_Solicitud A:_
Responde estas preguntas sobre el texto para analizar:
(i) ¿De qué color es la pava silbadora?
(ii) ¿Qué objeto se usaba como azucarera?
(iii) ¿Cómo se llamaba en aquellos tiempos lo que hoy se llama Facebook?

¿¿¿¡¡¡Hay alguien con vida!!!!????
Volví.
No se asusten... sólo soy yo, solo que ahora estoy ENOJADO!
Fumaba el primer cigarrillo con ella. La observaba desde el balcón y daba gracias por volver a mi ciudad, a mi gente, a mis sueños.
El ruido de la pava silbadora —violeta— la hizo quejarse mientras intentaba incorporarse en la cama. Me llamó a sus brazos, pero le pedí tiempo para volver con el mate y muchos besos. Agarré mi tarrito de Pringles, convertido en azucarera, y endulcé el termo: volvía tal como se lo había prometido.
Nos llenamos de palabras, recuerdos y recuentos; reímos más de la cuenta, teniendo en cuenta que era nuestra primera mañana juntos.
El tiempo pasó. La acompañé hasta la puerta y la dejé ir a cumplir con sus obligaciones familiares.
Otro cigarrillo me acompañó hasta perderla de vista; entonces mi silencio me recordó que esa chica me había convencido de volver a formar una familia…
¿Qué será de nuestros hijos, que no llegarán a disfrutar conocer a una persona sin Facebook ni Twitter? Donde había que tener algo más que un amigo en común para dar con alguien: preguntar quién era, dónde trabajaba, qué hacía los fines de semana. Llenarse el estómago de café para conocer su biografía y ser conocido a su vez. Entonces —solo entonces— recién había una posibilidad de un beso, una caricia… una oportunidad de amar a alguien.
En aquellos tiempos eso se llamaba destino, no Facebook.
Las relaciones tenían sus días, sus horas; y cuando no sabíamos de nuestra media naranja optábamos por escribirle una carta. Con mucha suerte —si teníamos el teléfono fijo de su familia y la encontrábamos en su casa— se nos estrujaba el corazón por charlar un par de minutos.
El amor tenía su equilibrio en aquellos tiempos, y las familias se forjaban gracias a los valores y a las pocas tentaciones que ofrecía ese mundo analógico.

_Entradas de datos guardadas:_
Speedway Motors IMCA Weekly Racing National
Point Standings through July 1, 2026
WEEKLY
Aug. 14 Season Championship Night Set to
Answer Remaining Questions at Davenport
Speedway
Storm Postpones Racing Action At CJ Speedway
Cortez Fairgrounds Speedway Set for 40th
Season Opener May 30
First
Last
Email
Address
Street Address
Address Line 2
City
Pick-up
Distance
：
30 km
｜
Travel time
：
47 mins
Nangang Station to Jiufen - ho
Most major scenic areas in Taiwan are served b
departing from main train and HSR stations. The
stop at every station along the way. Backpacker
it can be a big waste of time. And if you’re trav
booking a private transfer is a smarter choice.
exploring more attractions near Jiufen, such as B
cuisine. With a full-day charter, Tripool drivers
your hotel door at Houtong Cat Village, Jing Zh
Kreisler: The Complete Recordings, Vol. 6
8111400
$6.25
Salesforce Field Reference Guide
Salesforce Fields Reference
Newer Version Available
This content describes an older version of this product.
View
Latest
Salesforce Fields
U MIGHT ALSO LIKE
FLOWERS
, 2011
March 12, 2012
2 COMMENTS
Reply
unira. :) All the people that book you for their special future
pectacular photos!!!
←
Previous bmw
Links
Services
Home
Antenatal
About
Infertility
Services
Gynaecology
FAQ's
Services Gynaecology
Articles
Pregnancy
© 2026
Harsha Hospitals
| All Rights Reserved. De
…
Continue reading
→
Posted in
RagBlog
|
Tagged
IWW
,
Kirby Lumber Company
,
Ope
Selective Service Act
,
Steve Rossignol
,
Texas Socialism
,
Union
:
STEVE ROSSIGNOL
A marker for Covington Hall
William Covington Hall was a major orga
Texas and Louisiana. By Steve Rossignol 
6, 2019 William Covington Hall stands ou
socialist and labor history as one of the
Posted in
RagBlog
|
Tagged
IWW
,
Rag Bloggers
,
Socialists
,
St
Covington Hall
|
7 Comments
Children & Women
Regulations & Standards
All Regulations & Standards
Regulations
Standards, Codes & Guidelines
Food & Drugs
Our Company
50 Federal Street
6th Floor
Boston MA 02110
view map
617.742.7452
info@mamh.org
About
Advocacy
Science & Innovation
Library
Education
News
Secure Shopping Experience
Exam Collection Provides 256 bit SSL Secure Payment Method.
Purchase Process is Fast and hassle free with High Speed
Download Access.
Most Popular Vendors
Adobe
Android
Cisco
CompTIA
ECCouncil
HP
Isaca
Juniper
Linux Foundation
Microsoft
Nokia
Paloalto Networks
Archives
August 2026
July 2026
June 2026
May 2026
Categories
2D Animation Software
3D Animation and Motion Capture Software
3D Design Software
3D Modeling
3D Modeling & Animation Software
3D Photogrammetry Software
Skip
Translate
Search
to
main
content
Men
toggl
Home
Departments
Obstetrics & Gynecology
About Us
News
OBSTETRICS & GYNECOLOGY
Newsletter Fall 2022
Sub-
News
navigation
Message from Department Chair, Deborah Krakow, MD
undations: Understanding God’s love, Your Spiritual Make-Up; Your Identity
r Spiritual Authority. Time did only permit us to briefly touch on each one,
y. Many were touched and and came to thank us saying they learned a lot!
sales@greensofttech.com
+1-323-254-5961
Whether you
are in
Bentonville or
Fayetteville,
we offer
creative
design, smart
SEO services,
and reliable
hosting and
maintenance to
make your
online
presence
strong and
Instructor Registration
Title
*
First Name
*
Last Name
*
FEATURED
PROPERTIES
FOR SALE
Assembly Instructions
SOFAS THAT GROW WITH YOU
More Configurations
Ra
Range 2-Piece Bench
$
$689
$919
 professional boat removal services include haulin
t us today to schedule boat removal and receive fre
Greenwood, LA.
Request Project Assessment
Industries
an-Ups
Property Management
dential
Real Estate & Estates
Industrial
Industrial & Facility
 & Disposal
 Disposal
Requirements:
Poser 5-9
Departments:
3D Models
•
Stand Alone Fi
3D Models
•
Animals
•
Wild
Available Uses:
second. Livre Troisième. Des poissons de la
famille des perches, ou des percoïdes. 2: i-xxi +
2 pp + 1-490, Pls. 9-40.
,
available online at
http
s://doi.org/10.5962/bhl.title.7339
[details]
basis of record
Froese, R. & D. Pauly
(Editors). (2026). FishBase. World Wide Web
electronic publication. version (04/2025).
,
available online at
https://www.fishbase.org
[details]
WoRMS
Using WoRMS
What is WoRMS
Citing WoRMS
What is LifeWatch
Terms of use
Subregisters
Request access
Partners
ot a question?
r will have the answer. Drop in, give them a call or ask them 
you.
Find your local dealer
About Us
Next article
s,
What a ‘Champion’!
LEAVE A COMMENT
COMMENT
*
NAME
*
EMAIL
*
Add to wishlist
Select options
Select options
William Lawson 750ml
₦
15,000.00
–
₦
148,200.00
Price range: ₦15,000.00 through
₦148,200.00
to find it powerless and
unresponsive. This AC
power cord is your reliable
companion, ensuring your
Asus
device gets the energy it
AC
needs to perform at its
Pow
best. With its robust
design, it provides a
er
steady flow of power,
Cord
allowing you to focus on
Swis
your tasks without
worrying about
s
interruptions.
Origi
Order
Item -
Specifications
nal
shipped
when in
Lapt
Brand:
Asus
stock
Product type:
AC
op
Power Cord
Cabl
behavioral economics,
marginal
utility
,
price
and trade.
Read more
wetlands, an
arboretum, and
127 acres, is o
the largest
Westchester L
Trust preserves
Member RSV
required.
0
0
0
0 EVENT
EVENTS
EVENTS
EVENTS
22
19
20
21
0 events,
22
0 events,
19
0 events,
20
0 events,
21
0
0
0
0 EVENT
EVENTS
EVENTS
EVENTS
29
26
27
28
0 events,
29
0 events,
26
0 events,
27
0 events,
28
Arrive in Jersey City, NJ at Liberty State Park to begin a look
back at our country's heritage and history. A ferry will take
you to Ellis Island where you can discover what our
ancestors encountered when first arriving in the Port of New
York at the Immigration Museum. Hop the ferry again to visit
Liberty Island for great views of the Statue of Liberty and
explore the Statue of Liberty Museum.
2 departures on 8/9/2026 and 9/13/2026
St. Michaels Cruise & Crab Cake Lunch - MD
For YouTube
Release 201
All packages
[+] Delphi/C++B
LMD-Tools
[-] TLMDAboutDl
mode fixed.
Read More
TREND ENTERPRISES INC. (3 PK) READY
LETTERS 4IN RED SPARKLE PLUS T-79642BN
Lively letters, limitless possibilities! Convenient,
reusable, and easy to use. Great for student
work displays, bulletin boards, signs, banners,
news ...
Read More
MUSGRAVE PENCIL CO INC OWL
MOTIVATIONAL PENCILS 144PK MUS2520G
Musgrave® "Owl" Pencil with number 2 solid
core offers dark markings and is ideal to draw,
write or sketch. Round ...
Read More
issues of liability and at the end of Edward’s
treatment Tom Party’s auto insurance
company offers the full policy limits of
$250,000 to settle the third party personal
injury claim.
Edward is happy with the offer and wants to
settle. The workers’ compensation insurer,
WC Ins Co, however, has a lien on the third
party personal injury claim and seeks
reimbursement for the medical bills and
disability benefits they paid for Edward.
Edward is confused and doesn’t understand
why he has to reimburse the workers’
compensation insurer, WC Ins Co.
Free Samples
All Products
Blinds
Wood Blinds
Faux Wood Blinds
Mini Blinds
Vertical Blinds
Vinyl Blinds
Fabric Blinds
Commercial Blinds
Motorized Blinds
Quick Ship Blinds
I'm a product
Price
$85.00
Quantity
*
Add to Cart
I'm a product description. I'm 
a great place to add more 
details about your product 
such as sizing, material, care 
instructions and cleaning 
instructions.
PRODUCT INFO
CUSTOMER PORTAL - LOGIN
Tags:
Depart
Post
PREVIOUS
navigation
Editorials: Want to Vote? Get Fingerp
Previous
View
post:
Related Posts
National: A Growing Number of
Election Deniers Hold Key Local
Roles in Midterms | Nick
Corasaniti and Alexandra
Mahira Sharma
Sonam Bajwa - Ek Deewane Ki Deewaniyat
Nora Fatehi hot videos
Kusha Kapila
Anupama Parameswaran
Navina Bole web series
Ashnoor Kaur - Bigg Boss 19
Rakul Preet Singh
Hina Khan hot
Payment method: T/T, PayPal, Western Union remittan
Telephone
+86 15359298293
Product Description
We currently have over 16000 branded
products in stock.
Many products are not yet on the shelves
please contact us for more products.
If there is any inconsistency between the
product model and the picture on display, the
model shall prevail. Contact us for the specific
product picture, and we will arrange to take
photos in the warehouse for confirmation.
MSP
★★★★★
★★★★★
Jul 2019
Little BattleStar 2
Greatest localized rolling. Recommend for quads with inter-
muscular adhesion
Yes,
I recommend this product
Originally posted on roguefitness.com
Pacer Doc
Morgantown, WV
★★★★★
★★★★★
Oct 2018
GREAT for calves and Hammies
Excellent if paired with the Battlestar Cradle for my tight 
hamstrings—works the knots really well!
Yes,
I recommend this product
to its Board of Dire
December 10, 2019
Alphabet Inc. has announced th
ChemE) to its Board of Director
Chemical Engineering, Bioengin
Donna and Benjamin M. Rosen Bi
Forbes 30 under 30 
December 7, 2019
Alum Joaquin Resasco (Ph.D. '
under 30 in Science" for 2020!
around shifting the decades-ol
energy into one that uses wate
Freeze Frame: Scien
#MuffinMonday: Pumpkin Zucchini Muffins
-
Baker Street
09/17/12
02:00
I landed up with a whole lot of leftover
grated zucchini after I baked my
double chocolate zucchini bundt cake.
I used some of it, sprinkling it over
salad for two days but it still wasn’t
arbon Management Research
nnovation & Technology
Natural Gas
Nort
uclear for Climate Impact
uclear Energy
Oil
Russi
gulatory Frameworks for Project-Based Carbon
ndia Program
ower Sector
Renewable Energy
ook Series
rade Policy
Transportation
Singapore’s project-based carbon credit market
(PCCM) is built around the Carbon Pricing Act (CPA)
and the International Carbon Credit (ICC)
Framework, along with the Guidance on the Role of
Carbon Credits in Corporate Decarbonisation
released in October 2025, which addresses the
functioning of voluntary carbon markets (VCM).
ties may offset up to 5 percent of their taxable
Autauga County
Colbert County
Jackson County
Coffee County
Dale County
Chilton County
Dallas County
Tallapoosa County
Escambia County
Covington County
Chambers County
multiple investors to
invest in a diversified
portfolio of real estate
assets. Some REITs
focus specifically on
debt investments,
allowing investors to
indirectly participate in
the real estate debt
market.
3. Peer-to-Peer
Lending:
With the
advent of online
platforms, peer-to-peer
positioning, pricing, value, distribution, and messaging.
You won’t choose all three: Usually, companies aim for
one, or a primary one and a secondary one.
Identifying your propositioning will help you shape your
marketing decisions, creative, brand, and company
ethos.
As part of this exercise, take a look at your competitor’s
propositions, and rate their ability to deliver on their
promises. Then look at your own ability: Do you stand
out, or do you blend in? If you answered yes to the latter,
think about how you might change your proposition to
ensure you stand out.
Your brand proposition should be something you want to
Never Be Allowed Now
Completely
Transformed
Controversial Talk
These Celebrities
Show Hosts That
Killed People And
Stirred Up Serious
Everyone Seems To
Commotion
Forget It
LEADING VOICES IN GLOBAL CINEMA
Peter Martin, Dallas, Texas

_Solicitud B:_
Reproduce tal cual las líneas del listado desde su inicio hasta la línea que contiene "Street Address", esta incluida.

_Sección de respuesta A:_
(i) Violeta.
(ii) Un tarrito de Pringles.
(iii) Destino.

_Sección de respuesta B:_
Speedway Motors IMCA Weekly Racing National
Point Standings through July 1, 2026
WEEKLY
Aug. 14 Season Championship Night Set to
Answer Remaining Questions at Davenport
Speedway
Storm Postpones Racing Action At CJ Speedway
Cortez Fairgrounds Speedway Set for 40th
Season Opener May 30
First
Last
Email
Address
Street Address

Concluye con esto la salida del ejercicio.